(This afternoon I am working through my archives for materiel to post on the Watercress Press website blog, and I came across this post from … well, a while back. I thought it might be relevant, in these unsettled days and in light of various Boyz reminiscing about Tolkien and heroic days of yore. It might also serve as a departing point for a train of thought, especially when we need more inspiration than ever.)
I am not one of those given to assume that just because a lot of people like something, then it must be good; after all, Debbie Boone’s warbling of You Light Up My Life was on top of American Top Forty for what seemed like most of the decade in the late 70s, although that damned song sucked with sufficient force to draw in small planets. Everyone that I knew ran gagging and heaving when it came on the radio, but obviously a lot of people somewhere liked it enough to keep it there, week after week after week. A lot of people read The DaVinci Code, deriving amusement and satisfaction thereby, and some take pleasure in Adam Sandler movies or Barbara Cartland romances – no, popularity of something does not guarantee quality, and I often have the feeling that the tastemakers of popular culture are often quite miffed – contemptuous, even – when they pronounce an unfavorable judgment upon an item of mass entertainment which turns out to be wildly, wildly popular anyway.
The popularity of the movie 300 appeared as one of those wildly popular things, for which the intellectual great and good had no explanation. This amused me very much when that movie premiered, because I had some kind of explanation. The story of the Spartans at Thermopylae was one of those stories which has kept a grip on us in the West for nearly three thousand years. Courage, honor, duty, clear-eyed self-sacrifice in a cause, for the lives of those you hold dear, for your city or your country; those are values that hold, that define who we are and what we stand for. I referred to it in Daughter of Texas, when Race Vining recalled the story of Diekenes, with reference to the seige of the Alamo in 1836.
Because you see, it’s all about stories, and our human need for stories; stories about other people, stories that explain, that make things clear for us, that inspire us to great deeds, to set an example or spell out a warning. We need stories nearly as much as we need oxygen. And we will have them, bright and sparkling and new, or worn to paper thinness in the re-telling. We will have stories that have grown, and been embellished by many narrators, with heroes and minor heroes and splendid set-piece scenes, and side-narratives, like one of those sea-creatures that collects ornaments to stick onto its’ shell any which way, or a bower-bird collecting many brilliant scraps and laying them out in intricate patterns. A longing to hear such stories must be as innate in us, as it is to those creatures, for our earliest epic, that of Gilgamesh may be traced back to the beginnings of agriculture, and towns, and the taming of animals, and the making of a written language. It may go back even farther yet, but there is really no way to know for sure what those stories were, although I am sure the anthropologists are giving it the good old college try.

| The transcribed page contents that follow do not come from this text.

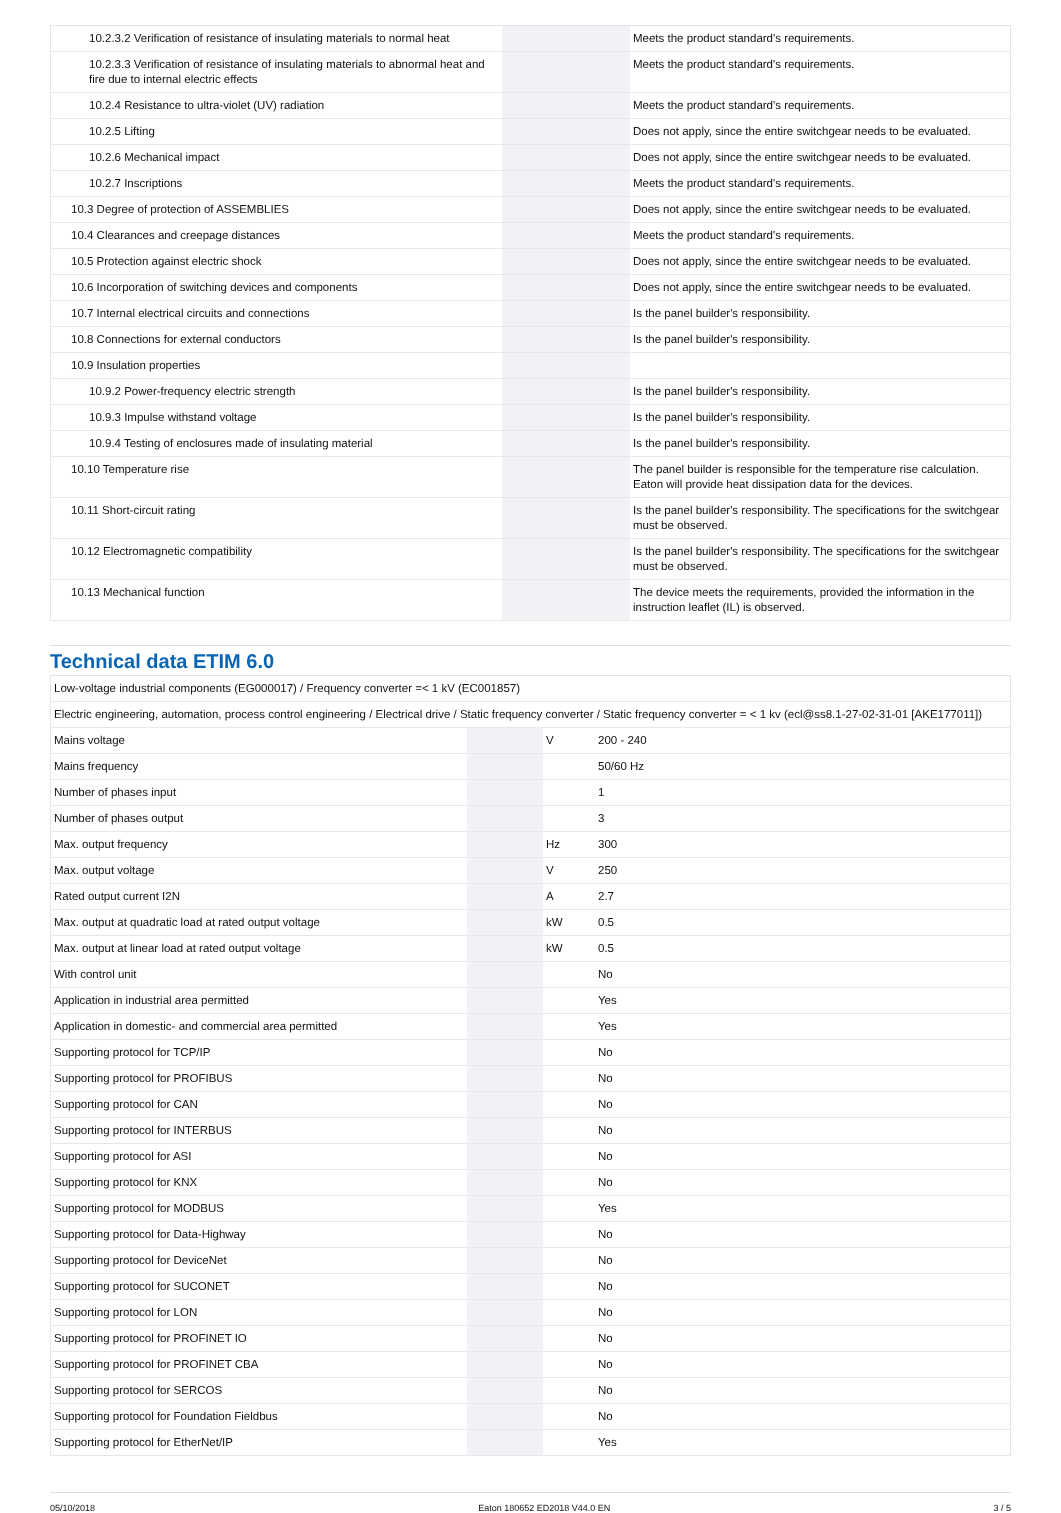| 10.2.3.2 Verification of resistance of insulating materials to normal heat | | | Meets the product standard's requirements. |
| 10.2.3.3 Verification of resistance of insulating materials to abnormal heat and fire due to internal electric effects | | | Meets the product standard's requirements. |
| 10.2.4 Resistance to ultra-violet (UV) radiation | | | Meets the product standard's requirements. |
| 10.2.5 Lifting | | | Does not apply, since the entire switchgear needs to be evaluated. |
| 10.2.6 Mechanical impact | | | Does not apply, since the entire switchgear needs to be evaluated. |
| 10.2.7 Inscriptions | | | Meets the product standard's requirements. |
| 10.3 Degree of protection of ASSEMBLIES | | | Does not apply, since the entire switchgear needs to be evaluated. |
| 10.4 Clearances and creepage distances | | | Meets the product standard's requirements. |
| 10.5 Protection against electric shock | | | Does not apply, since the entire switchgear needs to be evaluated. |
| 10.6 Incorporation of switching devices and components | | | Does not apply, since the entire switchgear needs to be evaluated. |
| 10.7 Internal electrical circuits and connections | | | Is the panel builder's responsibility. |
| 10.8 Connections for external conductors | | | Is the panel builder's responsibility. |
| 10.9 Insulation properties | | | |
| 10.9.2 Power-frequency electric strength | | | Is the panel builder's responsibility. |
| 10.9.3 Impulse withstand voltage | | | Is the panel builder's responsibility. |
| 10.9.4 Testing of enclosures made of insulating material | | | Is the panel builder's responsibility. |
| 10.10 Temperature rise | | | The panel builder is responsible for the temperature rise calculation. Eaton will provide heat dissipation data for the devices. |
| 10.11 Short-circuit rating | | | Is the panel builder's responsibility. The specifications for the switchgear must be observed. |
| 10.12 Electromagnetic compatibility | | | Is the panel builder's responsibility. The specifications for the switchgear must be observed. |
| 10.13 Mechanical function | | | The device meets the requirements, provided the information in the instruction leaflet (IL) is observed. |
Technical data ETIM 6.0
| Low-voltage industrial components (EG000017) / Frequency converter =< 1 kV (EC001857) | | | |
| Electric engineering, automation, process control engineering / Electrical drive / Static frequency converter / Static frequency converter = < 1 kv (ecl@ss8.1-27-02-31-01 [AKE177011]) | | | |
| Mains voltage | | V | 200 - 240 |
| Mains frequency | | | 50/60 Hz |
| Number of phases input | | | 1 |
| Number of phases output | | | 3 |
| Max. output frequency | | Hz | 300 |
| Max. output voltage | | V | 250 |
| Rated output current I2N | | A | 2.7 |
| Max. output at quadratic load at rated output voltage | | kW | 0.5 |
| Max. output at linear load at rated output voltage | | kW | 0.5 |
| With control unit | | | No |
| Application in industrial area permitted | | | Yes |
| Application in domestic- and commercial area permitted | | | Yes |
| Supporting protocol for TCP/IP | | | No |
| Supporting protocol for PROFIBUS | | | No |
| Supporting protocol for CAN | | | No |
| Supporting protocol for INTERBUS | | | No |
| Supporting protocol for ASI | | | No |
| Supporting protocol for KNX | | | No |
| Supporting protocol for MODBUS | | | Yes |
| Supporting protocol for Data-Highway | | | No |
| Supporting protocol for DeviceNet | | | No |
| Supporting protocol for SUCONET | | | No |
| Supporting protocol for LON | | | No |
| Supporting protocol for PROFINET IO | | | No |
| Supporting protocol for PROFINET CBA | | | No |
| Supporting protocol for SERCOS | | | No |
| Supporting protocol for Foundation Fieldbus | | | No |
| Supporting protocol for EtherNet/IP | | | Yes |
05/10/2018 Eaton 180652 ED2018 V44.0 EN 3 / 5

Our values are transmitted in the stories that we go back to, over and over. A long time ago, I read this book, which recommended, rather in the manner of the old Victorians, that children be given improving books to read, that their minds be exercised by good examples. I was initially rather amused – and then I went over the reading list in the back of the book. I realized just then how many of those books the author cited I had read myself, and how many quiet demonstrations of honesty, courage, ethical behavior, loyalty to family, friends and community, of doing the hard right as opposed to the easy wrong had been tidily incorporated into such books as the Little House books, or Caddie Woodlawn, or All of a Kind Family, or Johnny Tremain. We imbibe all these values from stories and lest we think that these sorts of moral lessons are obscure and tangled things, best suited for a long theoretical discussion of the life-boat dilemma in some touchy-feely ethics seminar, the author (or someone that he quoted – it’s been a long time since I re-read the book) brought up the old black and white movie A Night to Remember – the movie account of the sinking of the Titanic. The whole story of the unsinkable ship is laid out, based on research, and with the aid (at the time it was filmed) with many still-living survivors; running full-tilt into an ice-field, hitting an iceberg, loading the relatively few lifeboats while the band plays, and the ships engineers keep the lights and power going, of husbands putting their wives and children into the boats and stepping back to leave more room, knowing that the ship is doomed – of steerage passengers taking matters into their own hands and finding their way up to the boat deck, and deck-hands trying to launch the very last boat as the seawater rises to their knees. Twice a hundred stories, and at the end of it one has a pretty good idea of who has behaved well and honorably – and who has not.
Stories. We need them, and we’ll keep coming back to them. And to the best ones, we will come back again and again.